Results showed that twice as many veterans (23.7%) in the buprenorphine group experienced significant improvement in PTSD symptoms compared with those the opioid group (11.7%).
“Compared to veterans in the opioid therapy group, veterans receiving buprenorphine showed significant improvement in PTSD symptoms after 8 months, with increasing improvement up to 24 months (incidence rate ratio = 1.79; 95% confidence interval, 1.16 – 2.77; P = .009). There were no differences in the longitudinal course of pain ratings between groups,” the investigators report.
Although encouraged by the findings, Dr Seal cautioned that prospective, randomized controlled trials are necessary to confirm these findings.
“There is a signal that buprenorphine may actually lead to improvement in PTSD symptoms, but we really don’t know how this would translate into real patients in a clinical setting or in a trial,” she said.
However, Dr Seal is optimistic that the drug may have utility beyond the research setting and in other populations, such as women with this triple diagnosis.

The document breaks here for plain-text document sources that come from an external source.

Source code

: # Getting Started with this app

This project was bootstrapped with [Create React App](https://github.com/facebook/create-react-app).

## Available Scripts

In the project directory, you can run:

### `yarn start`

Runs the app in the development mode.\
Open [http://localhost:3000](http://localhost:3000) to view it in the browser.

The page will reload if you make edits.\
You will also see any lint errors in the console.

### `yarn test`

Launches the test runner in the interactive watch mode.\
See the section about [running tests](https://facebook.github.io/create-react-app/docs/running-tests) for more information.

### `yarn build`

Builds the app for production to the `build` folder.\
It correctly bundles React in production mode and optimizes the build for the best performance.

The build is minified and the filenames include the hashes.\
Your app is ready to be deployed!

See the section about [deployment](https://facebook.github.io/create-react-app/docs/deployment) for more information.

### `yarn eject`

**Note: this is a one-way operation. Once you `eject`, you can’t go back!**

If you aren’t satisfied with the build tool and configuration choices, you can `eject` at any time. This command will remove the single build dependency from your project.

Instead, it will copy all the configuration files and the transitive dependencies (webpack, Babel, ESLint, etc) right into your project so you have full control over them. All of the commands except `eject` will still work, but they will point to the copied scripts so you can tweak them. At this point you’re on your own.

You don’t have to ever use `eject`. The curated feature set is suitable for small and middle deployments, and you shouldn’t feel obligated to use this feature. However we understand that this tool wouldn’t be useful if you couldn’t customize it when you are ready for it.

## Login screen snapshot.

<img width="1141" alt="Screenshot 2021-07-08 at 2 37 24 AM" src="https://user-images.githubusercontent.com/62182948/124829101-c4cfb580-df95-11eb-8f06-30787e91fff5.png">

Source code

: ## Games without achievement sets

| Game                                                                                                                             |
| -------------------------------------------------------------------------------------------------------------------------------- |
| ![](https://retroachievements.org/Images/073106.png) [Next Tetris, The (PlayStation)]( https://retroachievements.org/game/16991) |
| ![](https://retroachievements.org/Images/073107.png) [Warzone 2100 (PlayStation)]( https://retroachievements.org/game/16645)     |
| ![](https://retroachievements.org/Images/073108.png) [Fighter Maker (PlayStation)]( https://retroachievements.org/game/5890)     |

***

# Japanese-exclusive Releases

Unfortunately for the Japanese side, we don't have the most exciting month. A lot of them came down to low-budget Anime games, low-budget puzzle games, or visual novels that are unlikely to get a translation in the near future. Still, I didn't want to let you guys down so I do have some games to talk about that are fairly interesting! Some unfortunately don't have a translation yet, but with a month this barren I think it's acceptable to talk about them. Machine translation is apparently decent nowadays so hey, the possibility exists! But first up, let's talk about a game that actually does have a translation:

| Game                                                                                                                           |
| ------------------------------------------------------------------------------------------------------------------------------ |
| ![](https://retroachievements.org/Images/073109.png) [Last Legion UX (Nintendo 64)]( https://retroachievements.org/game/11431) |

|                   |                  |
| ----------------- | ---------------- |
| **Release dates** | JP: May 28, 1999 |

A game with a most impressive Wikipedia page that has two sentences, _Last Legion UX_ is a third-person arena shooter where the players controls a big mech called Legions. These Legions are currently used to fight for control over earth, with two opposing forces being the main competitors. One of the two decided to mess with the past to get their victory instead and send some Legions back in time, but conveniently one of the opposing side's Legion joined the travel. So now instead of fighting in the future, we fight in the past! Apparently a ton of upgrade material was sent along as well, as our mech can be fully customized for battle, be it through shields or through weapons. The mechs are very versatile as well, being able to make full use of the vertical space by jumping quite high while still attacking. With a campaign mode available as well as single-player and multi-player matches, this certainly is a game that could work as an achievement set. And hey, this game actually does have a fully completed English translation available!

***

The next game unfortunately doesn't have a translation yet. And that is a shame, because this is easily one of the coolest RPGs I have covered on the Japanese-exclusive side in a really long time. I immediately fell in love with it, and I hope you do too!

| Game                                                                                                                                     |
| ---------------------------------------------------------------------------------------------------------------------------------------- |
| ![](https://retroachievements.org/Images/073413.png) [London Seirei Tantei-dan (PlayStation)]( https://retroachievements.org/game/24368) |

“There would not necessarily be a reason to suspect that buprenorphine would act differently in women and men,” Dr Seal said. “Buprenorphine is actually widely used in the community for the treatment of opioid use disorder in both women and men, and I don’t think that different gender effects or differences by gender are reported.”
Beyond the Research Setting
Commenting on the study for Medscape Medical News, Babak Tofighi, MD, clinical assistant professor of population health, New York University Langone Medical Center, in New York City, shares the hope that buprenorphine will prove to be effective beyond the research setting.
Dr Tofighi told Medscape Medical News that the current study by Dr Seal and colleagues not only explores a novel treatment approach for veterans suffering from the debilitating triad of chronic PTSD, pain, and opioid use but also “sheds light on buprenorphine’s possible link to reducing anxiety and depression.”
However, he agreed that additional prospective research is necessary to fully assess the effect of buprenorphine in real-world settings.